§ EXERCISE PROMPT:
Every record must be copied exactly.

§ EXTRACTED MATERIAL:
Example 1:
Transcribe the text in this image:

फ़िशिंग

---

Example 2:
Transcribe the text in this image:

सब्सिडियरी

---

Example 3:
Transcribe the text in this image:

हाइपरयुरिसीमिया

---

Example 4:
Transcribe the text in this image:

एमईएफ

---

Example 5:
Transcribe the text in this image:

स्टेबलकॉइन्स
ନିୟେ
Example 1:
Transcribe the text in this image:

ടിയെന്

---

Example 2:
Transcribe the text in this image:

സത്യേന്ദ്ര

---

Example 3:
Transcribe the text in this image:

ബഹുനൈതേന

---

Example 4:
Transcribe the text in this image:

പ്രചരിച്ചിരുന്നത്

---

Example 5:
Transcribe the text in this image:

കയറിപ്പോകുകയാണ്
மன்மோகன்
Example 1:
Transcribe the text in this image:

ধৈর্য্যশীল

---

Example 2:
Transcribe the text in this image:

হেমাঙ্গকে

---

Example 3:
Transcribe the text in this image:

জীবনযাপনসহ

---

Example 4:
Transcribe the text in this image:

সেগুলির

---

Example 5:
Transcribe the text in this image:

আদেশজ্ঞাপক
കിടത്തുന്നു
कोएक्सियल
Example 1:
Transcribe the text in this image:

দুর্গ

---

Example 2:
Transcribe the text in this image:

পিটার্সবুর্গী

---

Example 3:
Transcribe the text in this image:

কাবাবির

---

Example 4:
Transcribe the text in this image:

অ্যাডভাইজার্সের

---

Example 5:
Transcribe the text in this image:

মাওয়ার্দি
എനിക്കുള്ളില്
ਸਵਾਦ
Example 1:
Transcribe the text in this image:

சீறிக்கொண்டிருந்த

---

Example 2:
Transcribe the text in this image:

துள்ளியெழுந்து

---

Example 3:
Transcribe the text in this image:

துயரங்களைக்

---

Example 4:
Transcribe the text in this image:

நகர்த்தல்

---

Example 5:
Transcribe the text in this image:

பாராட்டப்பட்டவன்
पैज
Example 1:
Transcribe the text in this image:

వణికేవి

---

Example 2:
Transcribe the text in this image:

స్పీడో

§ OUTPUT OF THE EXERCISE:
Example 1:
Transcribe the text in this image:

फ़िशिंग

---

Example 2:
Transcribe the text in this image:

सब्सिडियरी

---

Example 3:
Transcribe the text in this image:

हाइपरयुरिसीमिया

---

Example 4:
Transcribe the text in this image:

एमईएफ

---

Example 5:
Transcribe the text in this image:

स्टेबलकॉइन्स
ନିୟେ
Example 1:
Transcribe the text in this image:

ടിയെന്

---

Example 2:
Transcribe the text in this image:

സത്യേന്ദ്ര

---

Example 3:
Transcribe the text in this image:

ബഹുനൈതേന

---

Example 4:
Transcribe the text in this image:

പ്രചരിച്ചിരുന്നത്

---

Example 5:
Transcribe the text in this image:

കയറിപ്പോകുകയാണ്
மன்மோகன்
Example 1:
Transcribe the text in this image:

ধৈর্য্যশীল

---

Example 2:
Transcribe the text in this image:

হেমাঙ্গকে

---

Example 3:
Transcribe the text in this image:

জীবনযাপনসহ

---

Example 4:
Transcribe the text in this image:

সেগুলির

---

Example 5:
Transcribe the text in this image:

আদেশজ্ঞাপক
കിടത്തുന്നു
कोएक्सियल
Example 1:
Transcribe the text in this image:

দুর্গ

---

Example 2:
Transcribe the text in this image:

পিটার্সবুর্গী

---

Example 3:
Transcribe the text in this image:

কাবাবির

---

Example 4:
Transcribe the text in this image:

অ্যাডভাইজার্সের

---

Example 5:
Transcribe the text in this image:

মাওয়ার্দি
എനിക്കുള്ളില്
ਸਵਾਦ
Example 1:
Transcribe the text in this image:

சீறிக்கொண்டிருந்த

---

Example 2:
Transcribe the text in this image:

துள்ளியெழுந்து

---

Example 3:
Transcribe the text in this image:

துயரங்களைக்

---

Example 4:
Transcribe the text in this image:

நகர்த்தல்

---

Example 5:
Transcribe the text in this image:

பாராட்டப்பட்டவன்
पैज
Example 1:
Transcribe the text in this image:

వణికేవి

---

Example 2:
Transcribe the text in this image:

స్పీడో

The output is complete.